Files
Borealis-Github-Replica/Data/Engine/README.md

12 KiB
Raw Blame History

Borealis Engine Overview

The Engine is an additive server stack that will ultimately replace the legacy Flask app under Data/Server. It is safe to run the Engine entrypoint (Data/Engine/bootstrapper.py) side-by-side with the legacy server while we migrate functionality feature-by-feature.

Architectural roles

The Engine is organized around explicit dependency layers so each concern stays testable and replaceable:

  • Configuration (Data/Engine/config/) parses environment variables into immutable settings objects that the bootstrapper hands to factories and integrations.
  • Builders (Data/Engine/builders/) transform external inputs (HTTP headers, JSON payloads, scheduled job definitions) into validated immutable records that services can trust.
  • Domain models (Data/Engine/domain/) house pure value objects, enums, and error types with no I/O so services can express intent without depending on Flask or SQLite.
  • Repositories (Data/Engine/repositories/) encapsulate all SQLite access and expose protocol methods that return domain models. They are injected into services through the container so persistence can be swapped or mocked.
  • Services (Data/Engine/services/) host business logic such as device authentication, enrollment, job scheduling, GitHub artifact lookups, and real-time agent coordination. Services depend only on repositories, integrations, and builders.
  • Integrations (Data/Engine/integrations/) wrap external systems (GitHub today) and keep HTTP/token handling outside the services that consume them.
  • Interfaces (Data/Engine/interfaces/) provide thin HTTP/Socket.IO adapters that translate requests to builder/service calls and serialize responses. They contain no business rules of their own.

The runtime factory (Data/Engine/runtime.py) wires these layers together and attaches the resulting container to the Flask app created in Data/Engine/server.py.

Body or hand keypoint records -
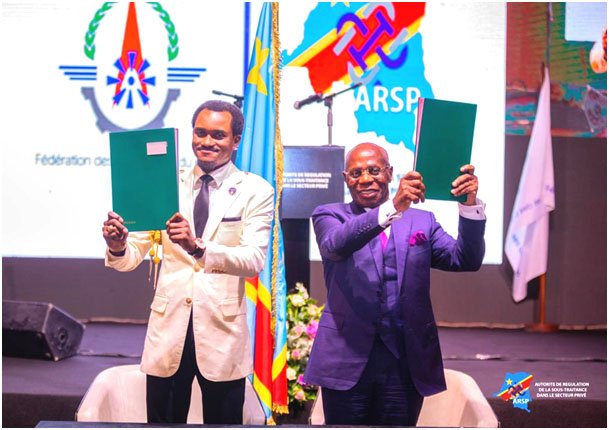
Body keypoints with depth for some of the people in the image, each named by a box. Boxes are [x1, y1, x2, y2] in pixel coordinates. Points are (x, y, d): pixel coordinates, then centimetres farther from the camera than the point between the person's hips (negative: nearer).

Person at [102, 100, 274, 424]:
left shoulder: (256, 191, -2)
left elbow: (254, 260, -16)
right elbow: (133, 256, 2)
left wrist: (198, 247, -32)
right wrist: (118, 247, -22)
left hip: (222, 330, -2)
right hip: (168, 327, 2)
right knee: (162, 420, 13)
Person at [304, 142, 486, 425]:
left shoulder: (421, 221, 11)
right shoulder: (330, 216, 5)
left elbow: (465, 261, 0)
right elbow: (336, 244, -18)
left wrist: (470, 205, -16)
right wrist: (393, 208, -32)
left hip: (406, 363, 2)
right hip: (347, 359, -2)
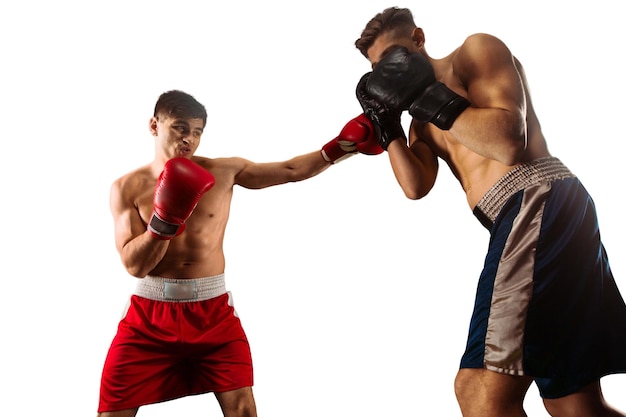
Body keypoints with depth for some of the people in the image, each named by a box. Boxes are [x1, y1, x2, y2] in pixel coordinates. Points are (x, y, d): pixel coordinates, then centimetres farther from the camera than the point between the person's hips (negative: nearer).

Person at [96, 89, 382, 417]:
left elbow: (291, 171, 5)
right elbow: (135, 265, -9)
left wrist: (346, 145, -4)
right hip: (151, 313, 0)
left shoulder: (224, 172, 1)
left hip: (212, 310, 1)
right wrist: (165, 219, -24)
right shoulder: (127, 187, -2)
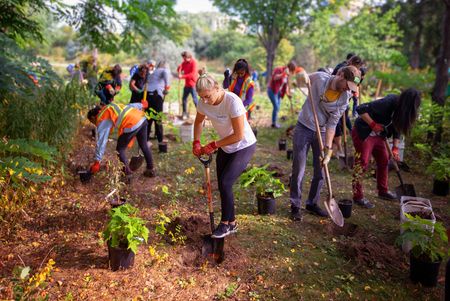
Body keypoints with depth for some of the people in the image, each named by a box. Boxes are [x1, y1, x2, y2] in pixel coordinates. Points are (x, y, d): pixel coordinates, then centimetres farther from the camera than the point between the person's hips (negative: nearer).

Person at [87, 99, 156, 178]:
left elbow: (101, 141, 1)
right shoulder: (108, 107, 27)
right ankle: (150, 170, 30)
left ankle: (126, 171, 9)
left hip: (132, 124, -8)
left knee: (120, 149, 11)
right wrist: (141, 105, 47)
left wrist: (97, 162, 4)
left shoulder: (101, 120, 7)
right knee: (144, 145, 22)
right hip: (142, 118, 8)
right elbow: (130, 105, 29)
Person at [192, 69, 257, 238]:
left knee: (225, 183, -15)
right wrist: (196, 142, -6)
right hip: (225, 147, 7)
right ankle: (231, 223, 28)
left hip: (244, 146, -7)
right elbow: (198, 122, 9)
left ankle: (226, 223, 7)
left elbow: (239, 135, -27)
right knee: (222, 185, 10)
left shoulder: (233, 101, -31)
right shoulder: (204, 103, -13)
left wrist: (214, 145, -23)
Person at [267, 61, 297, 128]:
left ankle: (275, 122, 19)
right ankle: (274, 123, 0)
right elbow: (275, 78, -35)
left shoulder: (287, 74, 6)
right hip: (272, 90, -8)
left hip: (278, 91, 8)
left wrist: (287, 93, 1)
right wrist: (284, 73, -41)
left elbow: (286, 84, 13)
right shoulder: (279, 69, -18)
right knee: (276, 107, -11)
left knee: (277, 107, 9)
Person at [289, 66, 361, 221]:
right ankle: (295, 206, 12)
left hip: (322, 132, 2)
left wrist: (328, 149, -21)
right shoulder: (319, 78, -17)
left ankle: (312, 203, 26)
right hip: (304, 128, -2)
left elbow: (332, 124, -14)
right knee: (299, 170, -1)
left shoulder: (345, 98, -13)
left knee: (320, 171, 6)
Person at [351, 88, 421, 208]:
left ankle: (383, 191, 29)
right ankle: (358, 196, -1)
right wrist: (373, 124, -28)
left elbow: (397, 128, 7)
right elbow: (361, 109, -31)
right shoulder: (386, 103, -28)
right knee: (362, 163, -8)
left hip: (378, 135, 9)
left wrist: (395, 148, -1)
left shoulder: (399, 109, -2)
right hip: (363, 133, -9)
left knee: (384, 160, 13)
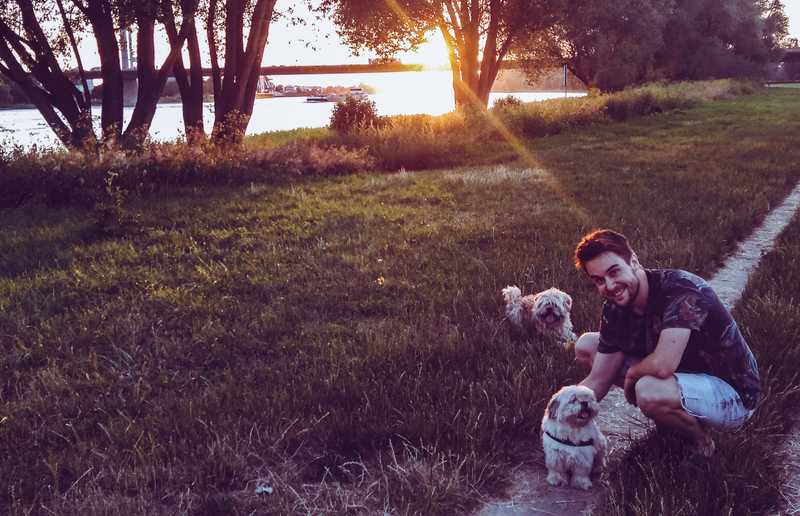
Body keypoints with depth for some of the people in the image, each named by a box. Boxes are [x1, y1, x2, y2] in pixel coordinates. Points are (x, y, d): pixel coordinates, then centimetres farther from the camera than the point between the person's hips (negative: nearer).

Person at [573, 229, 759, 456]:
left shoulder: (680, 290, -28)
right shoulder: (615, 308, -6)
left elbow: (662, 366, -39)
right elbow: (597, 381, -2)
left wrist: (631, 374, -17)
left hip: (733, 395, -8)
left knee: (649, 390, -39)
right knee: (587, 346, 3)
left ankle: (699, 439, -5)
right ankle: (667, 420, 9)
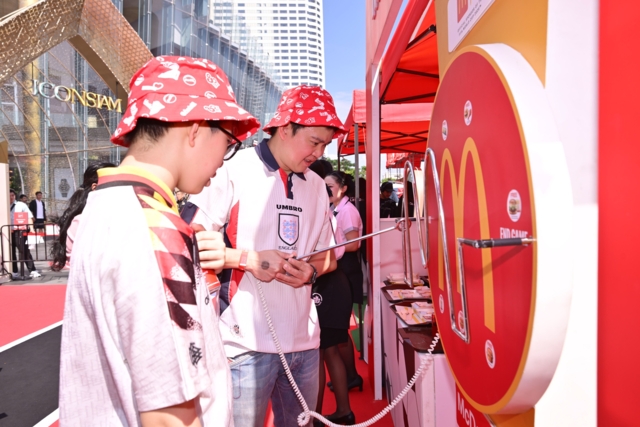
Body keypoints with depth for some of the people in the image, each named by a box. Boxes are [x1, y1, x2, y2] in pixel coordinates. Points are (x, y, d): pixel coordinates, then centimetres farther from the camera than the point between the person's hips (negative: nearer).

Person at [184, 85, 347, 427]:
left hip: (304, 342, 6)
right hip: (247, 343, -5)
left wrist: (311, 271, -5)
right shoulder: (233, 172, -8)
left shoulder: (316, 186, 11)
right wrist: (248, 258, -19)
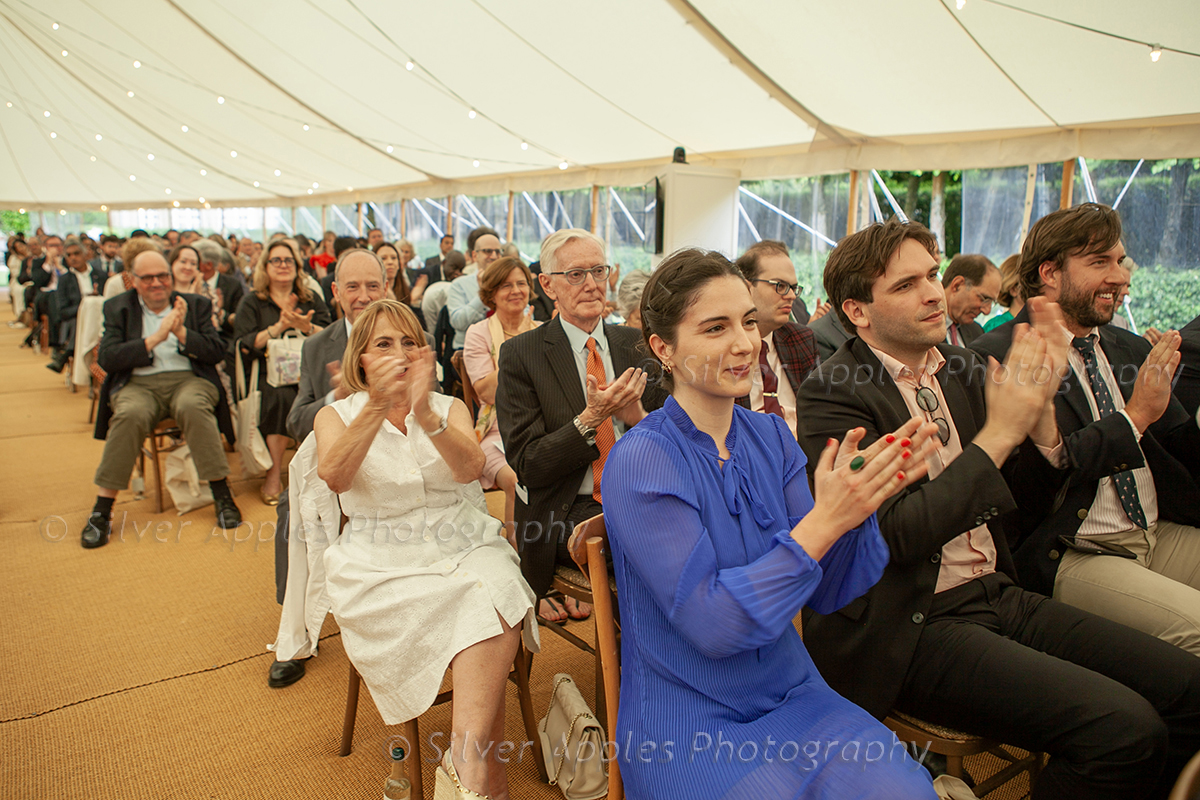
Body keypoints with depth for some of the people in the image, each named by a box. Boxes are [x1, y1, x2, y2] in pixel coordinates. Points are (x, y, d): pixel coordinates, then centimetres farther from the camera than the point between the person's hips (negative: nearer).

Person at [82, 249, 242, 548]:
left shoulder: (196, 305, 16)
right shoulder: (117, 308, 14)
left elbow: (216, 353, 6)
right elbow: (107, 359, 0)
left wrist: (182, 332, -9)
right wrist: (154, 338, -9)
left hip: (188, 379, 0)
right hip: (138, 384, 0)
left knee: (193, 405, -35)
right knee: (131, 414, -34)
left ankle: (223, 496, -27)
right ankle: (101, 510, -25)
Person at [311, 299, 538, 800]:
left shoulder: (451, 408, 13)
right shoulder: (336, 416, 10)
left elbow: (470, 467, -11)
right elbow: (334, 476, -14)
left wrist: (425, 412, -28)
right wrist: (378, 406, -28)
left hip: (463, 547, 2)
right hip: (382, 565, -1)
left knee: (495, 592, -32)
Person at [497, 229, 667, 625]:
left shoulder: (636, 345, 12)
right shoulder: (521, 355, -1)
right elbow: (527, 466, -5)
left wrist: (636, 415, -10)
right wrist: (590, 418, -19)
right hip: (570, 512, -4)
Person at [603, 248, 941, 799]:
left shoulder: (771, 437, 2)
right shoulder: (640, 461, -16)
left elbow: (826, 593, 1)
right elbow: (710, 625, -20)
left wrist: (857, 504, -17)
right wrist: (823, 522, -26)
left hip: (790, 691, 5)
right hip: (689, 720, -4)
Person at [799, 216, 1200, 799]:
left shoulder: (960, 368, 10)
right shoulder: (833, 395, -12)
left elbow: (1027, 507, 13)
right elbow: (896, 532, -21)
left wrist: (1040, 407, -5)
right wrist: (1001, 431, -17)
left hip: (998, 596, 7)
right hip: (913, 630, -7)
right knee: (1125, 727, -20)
...
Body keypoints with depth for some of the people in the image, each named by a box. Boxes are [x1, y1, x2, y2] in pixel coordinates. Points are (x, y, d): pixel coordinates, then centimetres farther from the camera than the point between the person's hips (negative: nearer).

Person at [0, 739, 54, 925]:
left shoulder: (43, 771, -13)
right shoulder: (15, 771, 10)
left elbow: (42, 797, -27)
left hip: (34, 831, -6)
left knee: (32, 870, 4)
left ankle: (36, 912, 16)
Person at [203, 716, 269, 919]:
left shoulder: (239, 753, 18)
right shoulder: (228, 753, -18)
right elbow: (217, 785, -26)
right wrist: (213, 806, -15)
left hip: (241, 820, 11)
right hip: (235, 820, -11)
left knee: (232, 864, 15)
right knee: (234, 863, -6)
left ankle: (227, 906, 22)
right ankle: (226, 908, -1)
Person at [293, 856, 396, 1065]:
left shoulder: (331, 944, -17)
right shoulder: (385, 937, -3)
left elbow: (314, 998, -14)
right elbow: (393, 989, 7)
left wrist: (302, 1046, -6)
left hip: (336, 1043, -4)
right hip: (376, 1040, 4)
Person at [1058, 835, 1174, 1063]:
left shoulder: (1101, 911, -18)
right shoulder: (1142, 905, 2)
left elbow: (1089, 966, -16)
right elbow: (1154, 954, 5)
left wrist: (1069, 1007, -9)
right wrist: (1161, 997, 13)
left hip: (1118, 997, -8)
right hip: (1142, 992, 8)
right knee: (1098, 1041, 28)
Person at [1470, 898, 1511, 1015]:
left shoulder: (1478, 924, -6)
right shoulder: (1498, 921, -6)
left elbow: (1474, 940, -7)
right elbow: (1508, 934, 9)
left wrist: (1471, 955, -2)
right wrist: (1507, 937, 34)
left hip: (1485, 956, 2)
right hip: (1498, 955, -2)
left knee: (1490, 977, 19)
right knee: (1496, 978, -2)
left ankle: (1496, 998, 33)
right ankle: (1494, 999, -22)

Work instructions - Reproduce verbatim the portion of the Borealis Engine README between "Architectural roles" and "Flask or SQLite.", inclusive.

Answer section -
Architectural roles

The Engine is organized around explicit dependency layers so each concern stays testable and replaceable:

  • Configuration (Data/Engine/config/) parses environment variables into immutable settings objects that the bootstrapper hands to factories and integrations.
  • Builders (Data/Engine/builders/) transform external inputs (HTTP headers, JSON payloads, scheduled job definitions) into validated immutable records that services can trust.
  • Domain models (Data/Engine/domain/) house pure value objects, enums, and error types with no I/O so services can express intent without depending on Flask or SQLite.